10 For this is the covenant that I will make with the house of Israel after those days, says the Lord: I will put My laws into their minds, and I will write them upon their hearts. And I will be their God, and they shall be My people.

Whoever makes the vow or promise is the one responsible to keep it. When men said, “All that the Lord has spoken we will do!” (Exodus 19:8), they had to fulfill their vow in order to be “a kingdom of priests and a holy nation” as well as “My own possession” (Exodus 19:6). That was another way of saying that they had to be perfectly obedient in order to be God’s people and for God to be their God.

The problem, as Paul later pointed out, was that “all have sinned” (Romans 3:23), and “there is none righteous, not even one” (Romans 3:10). The Old Covenant was designed to fail, not because the people’s intent was faulty, but because they were unable to live up to their own good intentions. Why? Because they had been begotten by mortal seed that carried the death penalty from Adam (Romans 5:12), and this mortal seed caused them to sin.

Those who depend upon the will of their mortal flesh are not yet truly begotten by the word. Those who depend upon “the will of man,” as most Christians seem to do by their own confession, should also examine the basis of their faith. If they say, “I am saved because I made a profession of faith and accepted Christ,” implying that it was done by their own will, their faith may be misplaced. Only God can say for sure, of course, for He alone sees the heart. But it is important at some point that we understand the apostolic teaching about sonship, so that we attribute our faith to its true Source.

The Light of New Covenant Revelation
When John took sonship out from the hands of men and put it into the hands of God and His will alone, he was defining the Light, which is the message or word that we must believe.

We need the revelation of the sovereignty of God, for this is the basis of the New Covenant. The New Covenant is based on God’s free will; the Old Covenant is based on man’s “free will.” Only one of these can succeed. When God gives us the gift of faith (Ephesians 2:8), it is because He has spoken the word and has caused us to hear His voice and to see the light of the word. Hence, it is the goodness of God that leads us to repentance (Romans 2:4 KJV). He is the First Cause; we are only responders, and our fleshly will can take no credit for initiating our salvation.

The bottom line is that God has made a promise (vow) to write His laws in our heart and to make us His people and to be our God. If God fails to do this—if He fails to justify all men (Romans 5:18), if He fails to save all men (1 Timothy 4:10), if He fails to put all things under His feet (1 Corinthians 15:27, 28; Hebrews 2:8)—then He cannot pass the blame to men for resisting His grace. The New Covenant put the responsibility upon His own shoulders, whereas the Old Covenant had put the responsibility upon men’s shoulders.

It is God’s responsibility to work through His Holy Spirit to accomplish His original purpose for creation. To fail is to sin, for the Hebrew word khawtaw means “to sin, to miss the mark, to fail.” God purposed at the beginning to create a world in which the glory of heaven could descend.
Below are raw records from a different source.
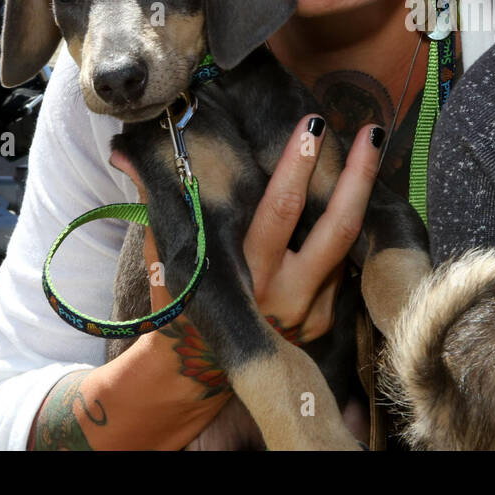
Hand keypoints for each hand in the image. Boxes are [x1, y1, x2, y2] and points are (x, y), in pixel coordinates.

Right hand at [109, 115, 381, 345]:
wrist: (196, 369)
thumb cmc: (178, 298)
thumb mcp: (164, 252)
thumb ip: (155, 200)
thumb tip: (125, 152)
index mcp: (242, 273)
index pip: (280, 210)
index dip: (298, 166)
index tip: (312, 125)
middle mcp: (281, 296)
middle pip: (336, 228)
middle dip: (356, 177)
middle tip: (369, 133)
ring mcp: (307, 312)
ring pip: (346, 246)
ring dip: (361, 196)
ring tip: (368, 149)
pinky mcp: (323, 323)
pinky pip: (343, 269)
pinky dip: (348, 232)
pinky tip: (356, 194)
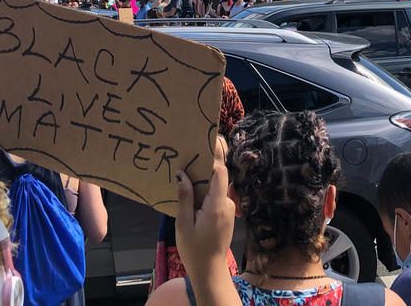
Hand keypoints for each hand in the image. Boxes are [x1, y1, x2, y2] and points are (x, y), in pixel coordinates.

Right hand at [175, 136, 234, 279]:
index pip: (220, 172)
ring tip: (190, 162)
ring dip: (207, 174)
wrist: (210, 271)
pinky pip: (217, 194)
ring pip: (218, 185)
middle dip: (211, 159)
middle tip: (198, 143)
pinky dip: (207, 186)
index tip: (210, 138)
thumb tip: (182, 174)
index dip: (216, 155)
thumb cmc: (194, 249)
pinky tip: (193, 185)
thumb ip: (184, 198)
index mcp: (217, 205)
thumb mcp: (183, 225)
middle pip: (220, 175)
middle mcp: (227, 203)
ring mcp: (228, 208)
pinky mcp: (226, 213)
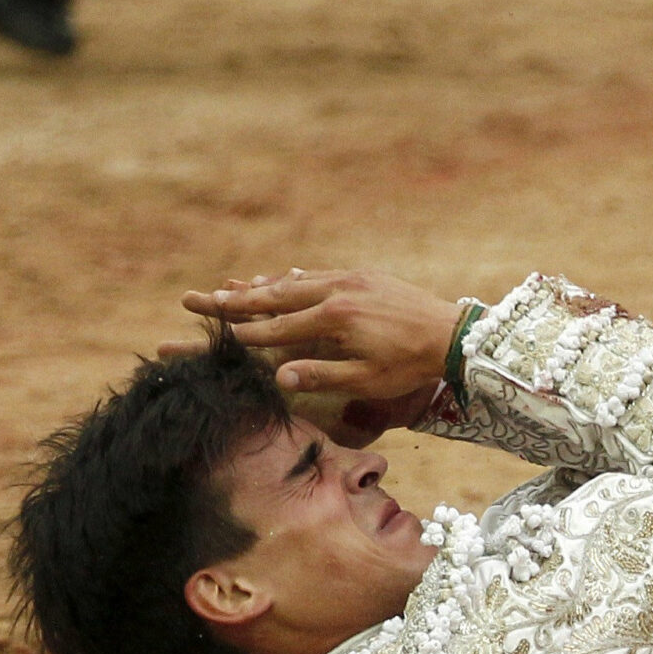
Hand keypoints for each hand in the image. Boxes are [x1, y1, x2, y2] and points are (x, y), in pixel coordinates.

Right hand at [165, 268, 463, 401]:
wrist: (453, 333)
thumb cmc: (410, 364)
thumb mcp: (367, 379)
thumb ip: (322, 376)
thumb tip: (279, 378)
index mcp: (335, 318)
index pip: (279, 328)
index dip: (246, 335)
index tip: (217, 336)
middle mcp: (338, 290)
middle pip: (276, 295)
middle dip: (236, 300)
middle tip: (198, 298)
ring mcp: (351, 278)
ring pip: (294, 281)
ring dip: (261, 286)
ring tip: (229, 288)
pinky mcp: (364, 276)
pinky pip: (318, 274)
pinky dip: (293, 278)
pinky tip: (280, 278)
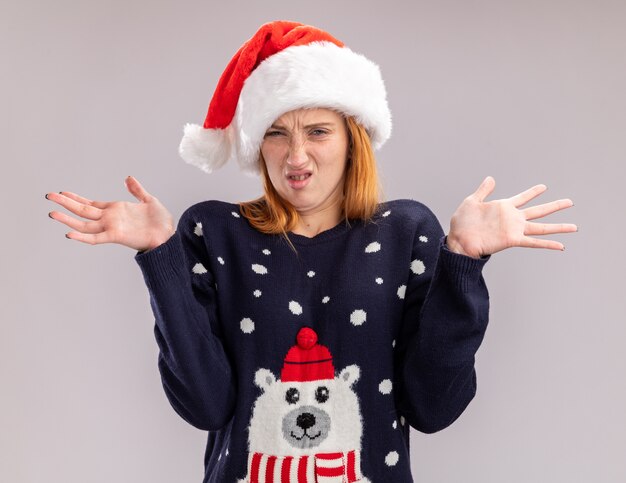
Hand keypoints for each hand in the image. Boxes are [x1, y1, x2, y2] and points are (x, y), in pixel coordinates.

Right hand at [46, 176, 174, 251]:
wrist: (169, 234)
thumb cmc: (160, 221)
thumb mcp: (148, 200)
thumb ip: (136, 190)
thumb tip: (128, 178)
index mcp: (115, 210)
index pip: (91, 203)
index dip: (76, 198)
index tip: (62, 192)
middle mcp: (110, 218)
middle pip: (82, 210)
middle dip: (66, 203)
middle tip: (49, 196)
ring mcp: (111, 227)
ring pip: (84, 224)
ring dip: (68, 219)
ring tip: (52, 212)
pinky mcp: (116, 236)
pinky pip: (95, 238)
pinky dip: (82, 237)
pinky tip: (68, 234)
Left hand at [446, 176, 576, 258]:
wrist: (458, 240)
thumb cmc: (462, 223)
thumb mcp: (472, 201)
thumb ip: (483, 190)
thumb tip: (491, 178)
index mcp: (503, 207)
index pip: (522, 197)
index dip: (533, 192)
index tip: (544, 187)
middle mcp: (512, 218)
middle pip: (538, 211)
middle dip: (554, 206)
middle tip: (570, 202)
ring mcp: (514, 229)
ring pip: (541, 227)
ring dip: (558, 227)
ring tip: (574, 226)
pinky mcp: (512, 240)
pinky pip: (533, 242)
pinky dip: (547, 244)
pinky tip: (561, 245)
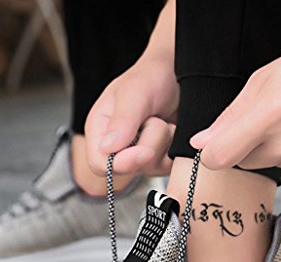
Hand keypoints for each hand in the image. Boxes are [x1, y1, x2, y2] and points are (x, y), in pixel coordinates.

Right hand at [85, 57, 177, 176]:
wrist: (180, 73)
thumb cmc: (153, 75)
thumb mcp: (135, 92)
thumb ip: (123, 120)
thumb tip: (108, 148)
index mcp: (100, 130)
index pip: (100, 164)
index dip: (121, 163)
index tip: (144, 150)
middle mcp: (116, 146)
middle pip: (128, 169)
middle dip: (148, 146)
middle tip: (154, 119)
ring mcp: (138, 155)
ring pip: (150, 168)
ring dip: (163, 143)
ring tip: (162, 120)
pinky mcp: (159, 158)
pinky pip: (166, 167)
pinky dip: (174, 148)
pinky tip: (172, 129)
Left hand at [190, 37, 280, 174]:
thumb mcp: (262, 82)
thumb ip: (228, 118)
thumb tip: (201, 143)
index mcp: (270, 115)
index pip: (220, 157)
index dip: (211, 154)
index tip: (213, 147)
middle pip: (244, 162)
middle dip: (247, 145)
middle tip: (268, 120)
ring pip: (269, 164)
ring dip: (273, 148)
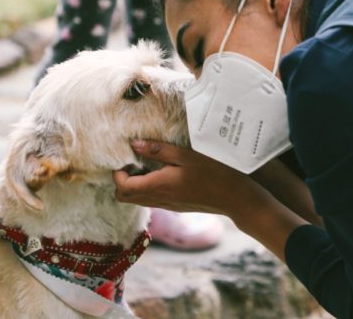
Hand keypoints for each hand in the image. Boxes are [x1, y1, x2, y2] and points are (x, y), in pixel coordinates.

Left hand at [113, 140, 308, 260]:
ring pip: (137, 200)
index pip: (123, 187)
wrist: (234, 197)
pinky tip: (161, 174)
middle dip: (122, 180)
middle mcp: (159, 199)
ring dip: (135, 185)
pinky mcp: (175, 207)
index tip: (127, 158)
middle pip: (124, 198)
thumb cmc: (213, 173)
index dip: (118, 173)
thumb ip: (158, 150)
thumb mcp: (186, 155)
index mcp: (158, 186)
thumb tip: (135, 144)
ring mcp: (167, 206)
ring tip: (147, 165)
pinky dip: (147, 189)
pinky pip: (151, 200)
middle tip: (133, 162)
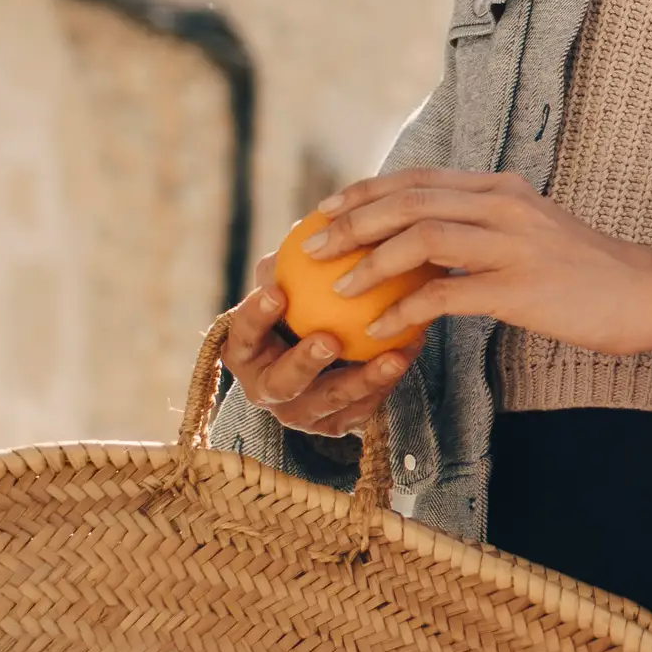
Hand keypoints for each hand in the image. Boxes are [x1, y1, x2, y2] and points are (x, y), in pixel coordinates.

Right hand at [222, 253, 417, 438]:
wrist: (325, 355)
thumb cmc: (300, 306)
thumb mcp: (292, 283)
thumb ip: (293, 262)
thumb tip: (311, 227)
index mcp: (245, 353)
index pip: (241, 335)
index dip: (254, 317)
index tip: (277, 291)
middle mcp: (267, 389)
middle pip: (281, 383)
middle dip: (303, 363)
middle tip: (329, 338)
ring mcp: (301, 412)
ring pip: (330, 402)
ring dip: (361, 379)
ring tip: (391, 355)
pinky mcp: (337, 424)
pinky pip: (364, 406)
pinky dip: (387, 380)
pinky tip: (409, 351)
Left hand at [304, 169, 651, 361]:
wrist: (647, 294)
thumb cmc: (587, 274)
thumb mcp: (533, 232)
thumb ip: (485, 226)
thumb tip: (428, 240)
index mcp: (502, 189)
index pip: (419, 179)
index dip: (365, 191)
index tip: (327, 210)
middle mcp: (504, 206)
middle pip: (409, 201)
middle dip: (352, 222)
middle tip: (315, 246)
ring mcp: (513, 245)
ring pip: (420, 239)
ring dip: (370, 263)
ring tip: (338, 287)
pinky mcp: (519, 288)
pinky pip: (445, 294)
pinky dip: (405, 309)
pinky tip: (380, 329)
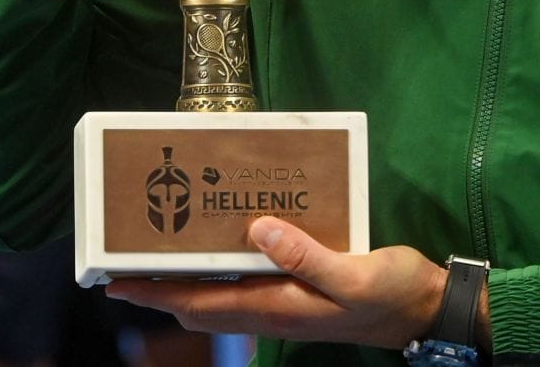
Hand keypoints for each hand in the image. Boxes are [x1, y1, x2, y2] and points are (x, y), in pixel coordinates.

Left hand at [107, 216, 450, 349]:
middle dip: (159, 291)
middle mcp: (272, 310)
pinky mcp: (297, 296)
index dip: (156, 293)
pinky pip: (243, 290)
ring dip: (186, 285)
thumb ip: (305, 254)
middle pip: (198, 307)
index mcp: (278, 307)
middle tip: (126, 263)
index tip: (115, 280)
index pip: (199, 303)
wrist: (424, 310)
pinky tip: (223, 251)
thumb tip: (256, 230)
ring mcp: (284, 306)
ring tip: (163, 256)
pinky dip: (219, 277)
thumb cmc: (391, 292)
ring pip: (217, 301)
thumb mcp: (354, 273)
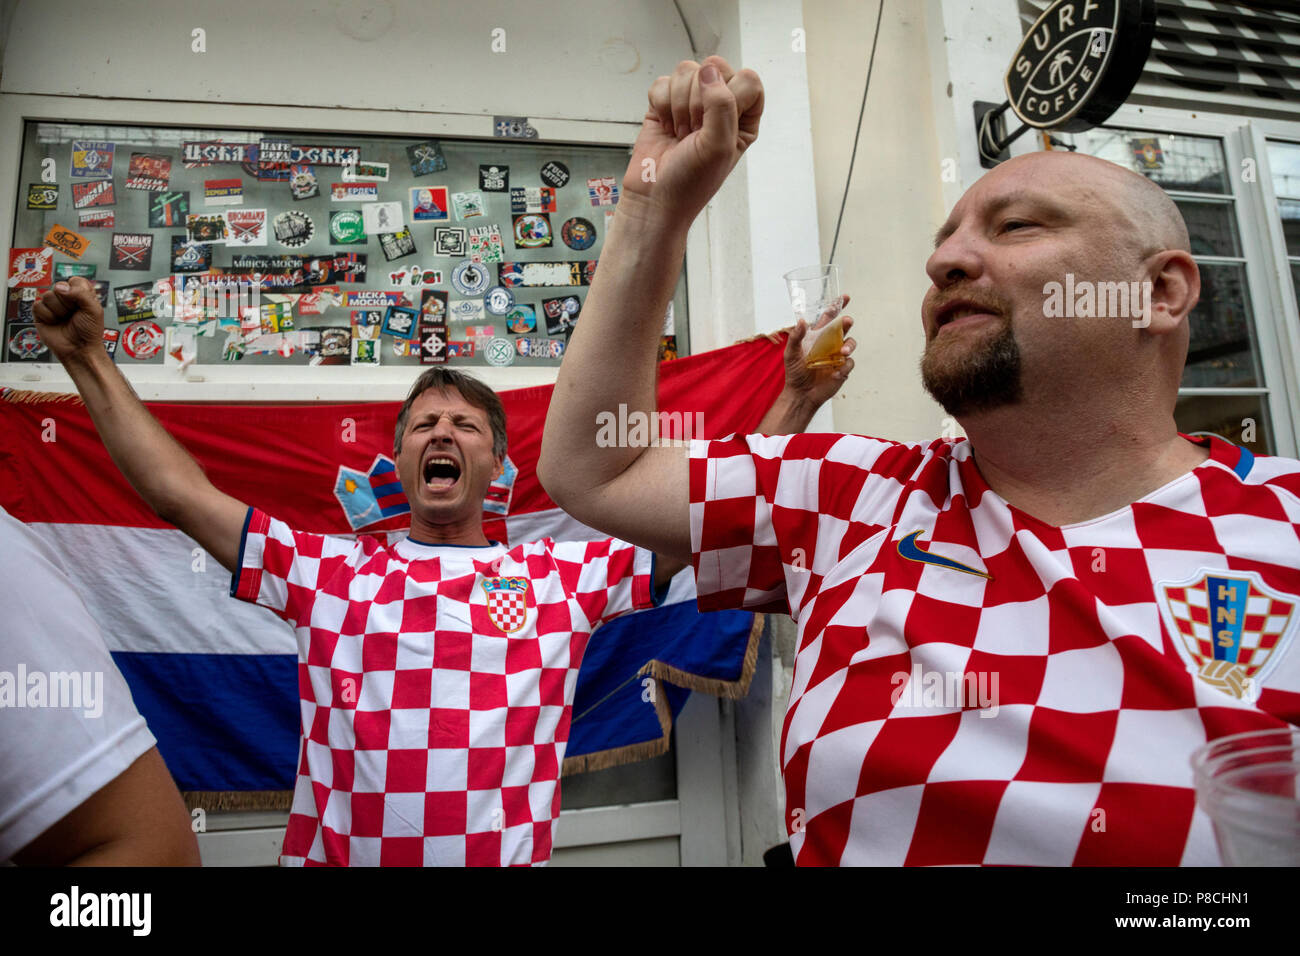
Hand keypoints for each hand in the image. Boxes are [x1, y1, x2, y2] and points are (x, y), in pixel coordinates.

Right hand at [33, 277, 104, 361]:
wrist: (79, 349)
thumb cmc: (89, 331)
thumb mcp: (94, 310)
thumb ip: (81, 293)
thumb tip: (61, 287)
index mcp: (81, 294)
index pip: (75, 280)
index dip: (77, 291)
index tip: (82, 303)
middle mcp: (66, 298)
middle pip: (58, 286)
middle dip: (68, 303)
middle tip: (73, 314)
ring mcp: (53, 305)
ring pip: (47, 295)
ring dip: (59, 311)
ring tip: (65, 319)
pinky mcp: (41, 313)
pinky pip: (38, 305)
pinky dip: (48, 316)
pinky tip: (55, 322)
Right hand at [622, 55, 763, 222]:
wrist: (654, 198)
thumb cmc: (691, 183)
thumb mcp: (719, 146)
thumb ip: (722, 104)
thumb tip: (708, 71)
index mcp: (744, 117)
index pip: (747, 79)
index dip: (729, 95)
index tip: (715, 124)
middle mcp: (720, 105)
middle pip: (713, 68)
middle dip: (698, 101)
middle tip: (694, 132)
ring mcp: (691, 102)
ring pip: (686, 72)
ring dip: (678, 106)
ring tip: (680, 134)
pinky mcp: (665, 103)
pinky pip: (662, 82)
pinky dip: (660, 106)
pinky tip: (666, 128)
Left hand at [783, 294, 855, 404]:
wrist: (801, 394)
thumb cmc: (795, 372)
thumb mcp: (791, 353)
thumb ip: (795, 337)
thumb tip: (801, 321)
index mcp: (818, 336)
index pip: (830, 317)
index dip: (837, 306)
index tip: (845, 297)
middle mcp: (830, 343)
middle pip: (843, 328)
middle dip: (847, 322)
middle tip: (847, 321)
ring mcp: (837, 356)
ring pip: (850, 343)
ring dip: (849, 345)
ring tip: (842, 351)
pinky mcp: (842, 369)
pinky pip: (849, 363)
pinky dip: (844, 367)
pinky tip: (834, 373)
He created a good universe that heaven could marry. There is no divine marriage without full unity, and there is no full marital unity apart from a New Covenant marriage.

The real underlying question is whether or not we believe that God is indeed capable of fulfilling His original purpose. Was He wise enough to devise a plan that would succeed? Or is His hand shortened that He cannot save? Is He limited, as so many say, by His holiness? Or does His holiness demand that He must fulfill His promise and thereby succeed in His original purpose?